Dollar puzzle (Image: Thinkstock)

(Image: Thinkstock)

Trump likes to take credit for the 20.7% total return (income plus appreciation) of the S&P 500, the benchmark for U.S. stocks measured in dollars. That’s a strong performance by historical standards, yet it was inferior to Germany’s Dax, which gained 27.9%, and to the MSCI Europe Index, which rose 25.3%. U.S. shares were also-rans to the MSCI Asia Pacific Index, which advanced 30%; Japan’s Nikkei 225, 23.1%, and Brazil’s Ibovespa Index, 20.9%, according to data compiled by Bloomberg. The last time the S&P 500 so underwhelmed the global marketplace was 2005, when it returned 7.5%.

Trump’s first year in the White House was no better in the bond market, where U.S. government securities, measured in dollars, produced a total return of 2.3%, less than half the 7.3% for global Treasury debt and about one-sixth the 13.7% from European treasuries. Asia-Pacific government bonds handed investors 5%. It was the first time since 2009 that the performance of U.S. debt lagged behind so many regions, according to the data compiled by Bloomberg.

As a result, investors showed a strong preference for European securities over U.S. securities last year. Investors in more than 3,000 exchange-traded funds, totaling $2.5 trillion and based in the U.S., caused inflows to the euro zone to climb to 65% of its market capitalization at the start of 2017, according to Bloomberg data. Asia-Pacific markets received an additional 40%. The $20 billion Vanguard FTSE Europe ETF, the largest U.S.-based exchange-traded fund investing in Europe, attracted $4.8 billion last year, the biggest inflow since 2013 and the second-largest annual increase since the fund was created in 2005.

“We really struggle to see who is going to be buying U.S. assets,” said George Saravelos, the London-based global co-head of foreign exchange research at Deutsche Bank, in an interview with Bloomberg Television earlier this month.

Saravelos predicted that the euro will rally to $1.30 this year from $1.23, mainly because of the weakening dollar.

Last year was also the first since 2008 when Europe was a bigger job creator in the 12-month period ending Sept. 30 (the latest period for which data is available); the region’s 1.6% increase in employment was the best 12-month performance since 2007, beating the 1.5% U.S. growth.

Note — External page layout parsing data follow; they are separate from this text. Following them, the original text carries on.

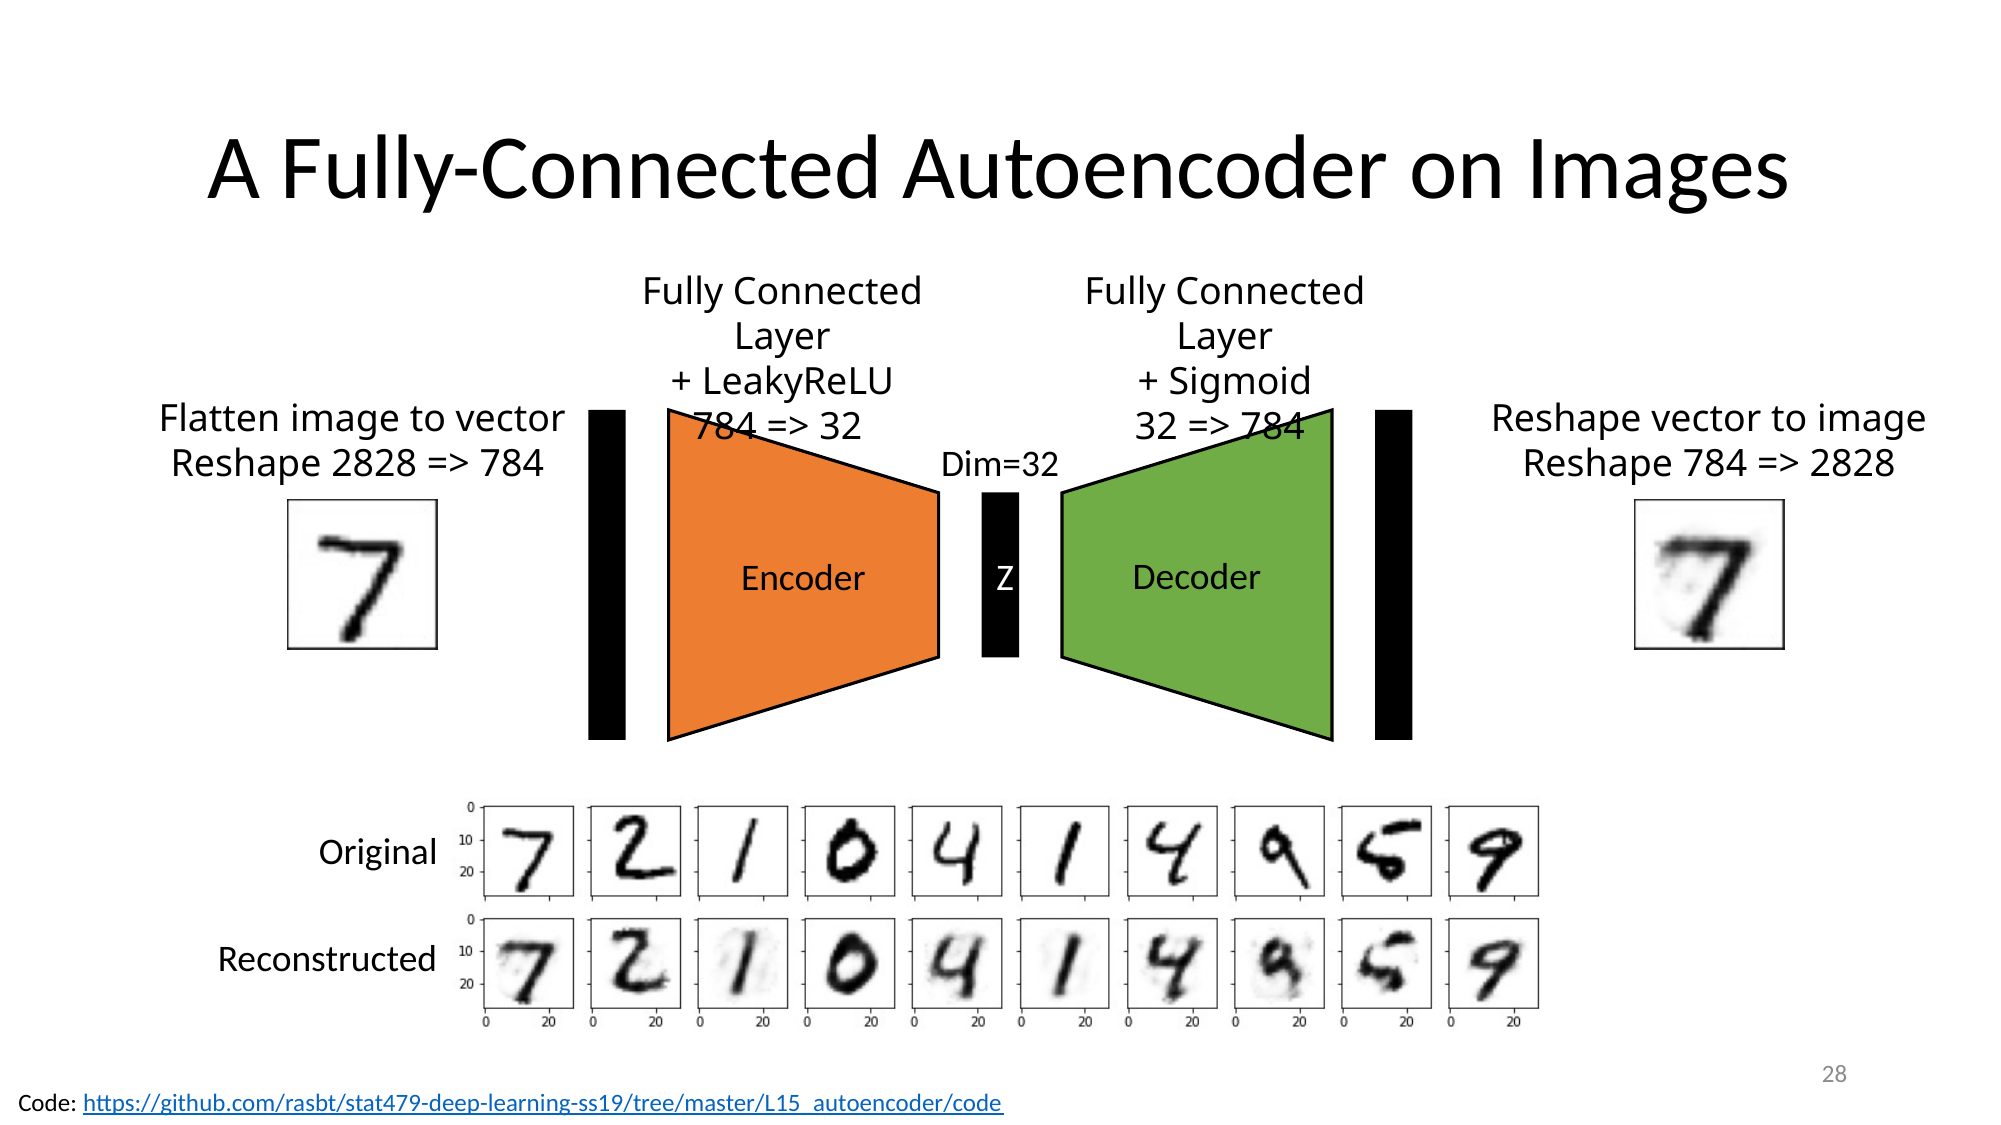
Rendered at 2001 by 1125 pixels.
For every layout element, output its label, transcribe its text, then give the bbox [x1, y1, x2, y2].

picture [452, 797, 1548, 1033]
slide_number 28 [1412, 1042, 1863, 1103]
text_box Original [304, 819, 452, 880]
picture [1634, 499, 1785, 650]
picture [287, 499, 438, 650]
text_box Fully Connected Layer + LeakyReLU 784 => 32 [587, 259, 978, 455]
text_box Code: https://github.com/rasbt/stat479-deep-learning-ss19/tree/master/L15_autoencoder/code [3, 1078, 1019, 1124]
text_box Fully Connected Layer + Sigmoid 32 => 784 [1029, 259, 1420, 455]
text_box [588, 409, 1413, 740]
title A Fully-Connected Autoencoder on Images [137, 59, 1863, 278]
text_box Reconstructed [203, 926, 452, 986]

Productivity in Europe accelerated faster, too, as each employee generated 830,000 euros of revenue during the most recent quarter, up from 650,000 in 2015. In contrast, American employees brought their companies $844,000, equivalent to roughly 700,000 euros, down from almost $1 million two years ago.

“The biggest news in the global economy actually hasn’t been anything about Donald Trump,” the Harvard University economist Lawrence Summers, a former Treasury Secretary, told Bloomberg Television earlier this week. “It’s about the resurgence of Europe, which was a long time coming but now seems to have come.”

The dollar already has lost 3.2% in January, which is another way of saying the U.S. has been transformed from leader to laggard among investors.